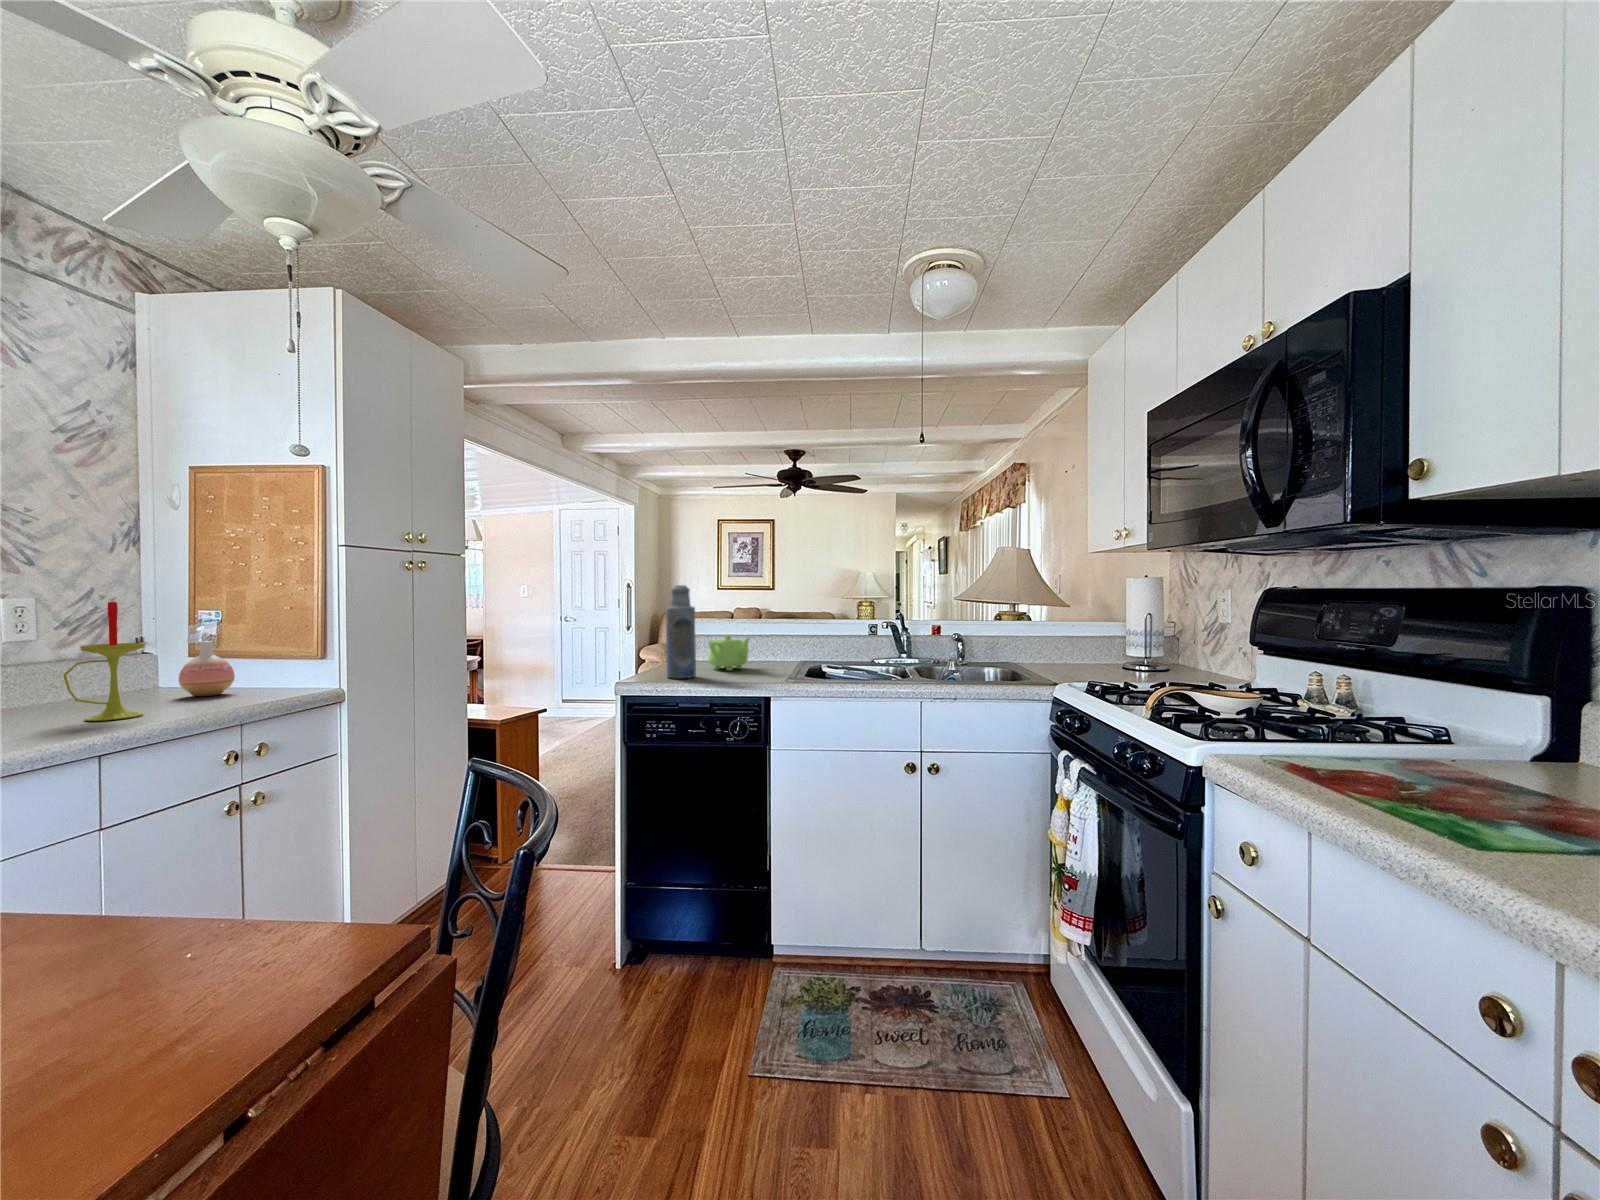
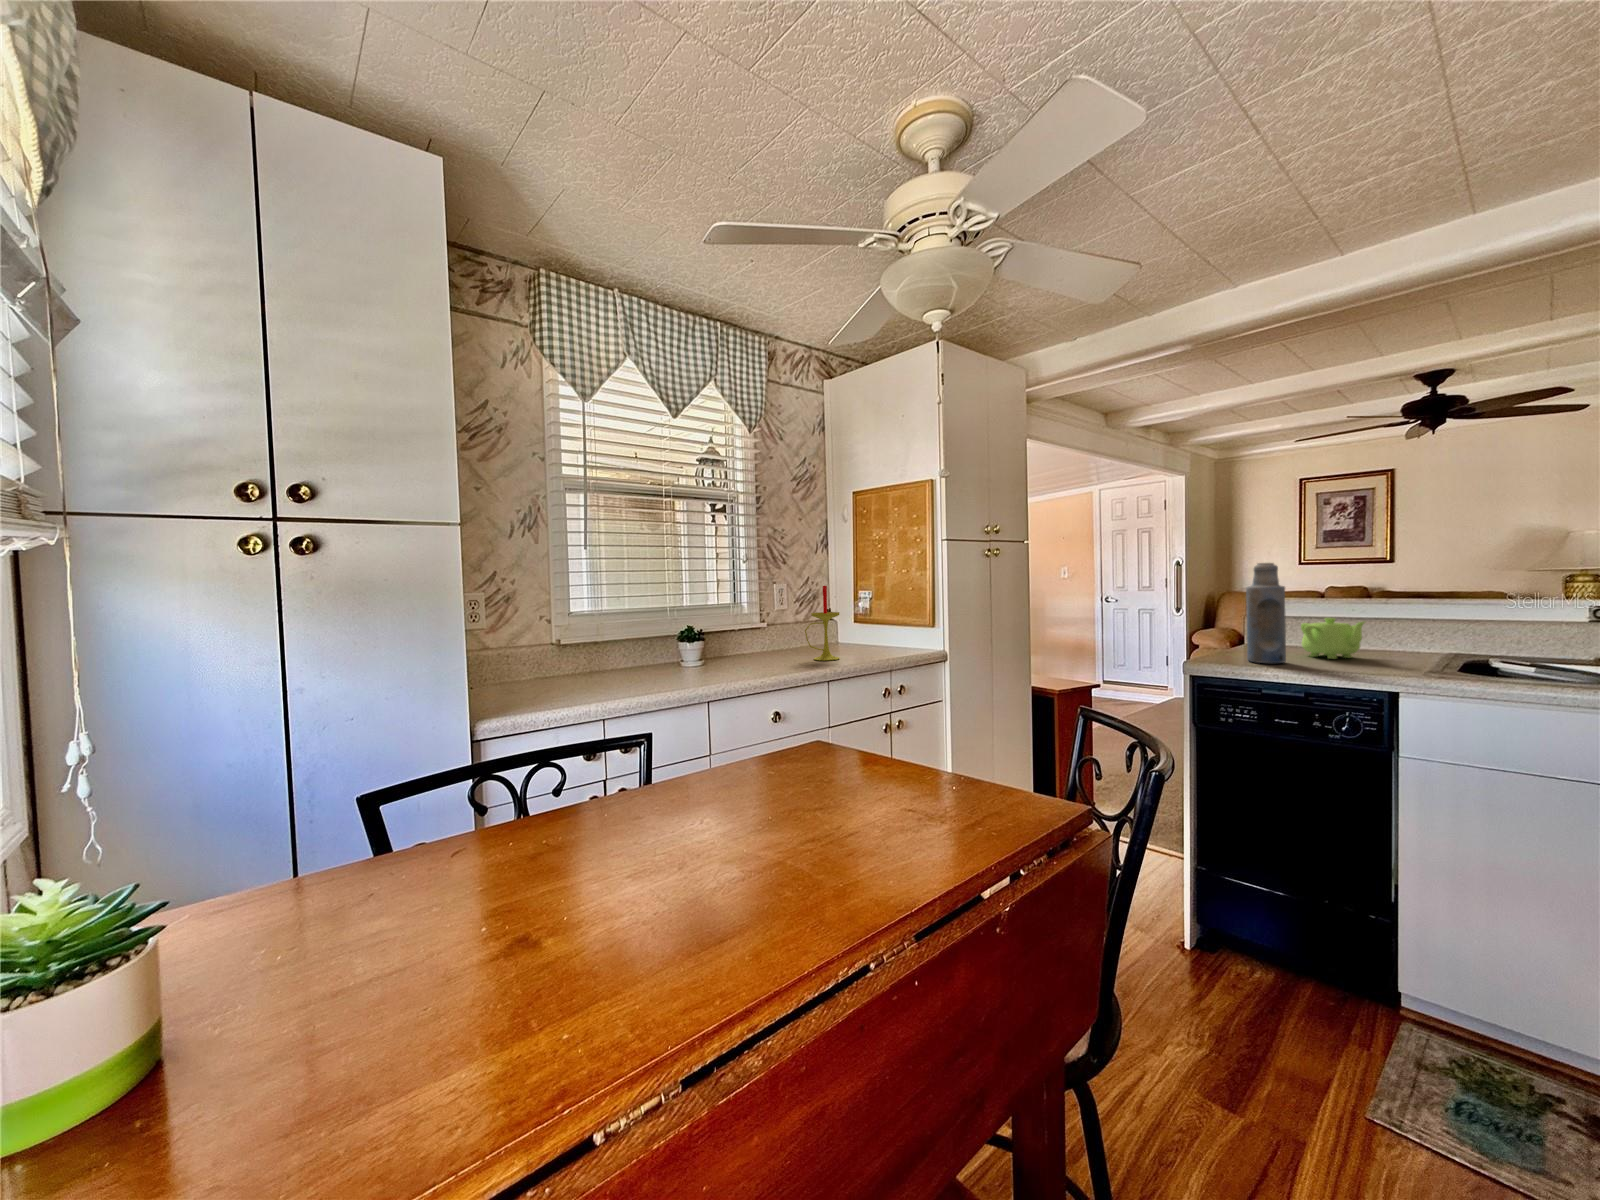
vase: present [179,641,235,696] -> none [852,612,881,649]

--

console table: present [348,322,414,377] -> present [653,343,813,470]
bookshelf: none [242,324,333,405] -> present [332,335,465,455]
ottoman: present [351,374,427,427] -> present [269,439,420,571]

* * *

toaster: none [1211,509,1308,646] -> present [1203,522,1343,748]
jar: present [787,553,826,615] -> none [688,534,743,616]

◆ Directive
Across the whole listing, show each line where the word "none" occurs.

◆ Answer to this task
vase: present [179,641,235,696] -> none [852,612,881,649]
bookshelf: none [242,324,333,405] -> present [332,335,465,455]
toaster: none [1211,509,1308,646] -> present [1203,522,1343,748]
jar: present [787,553,826,615] -> none [688,534,743,616]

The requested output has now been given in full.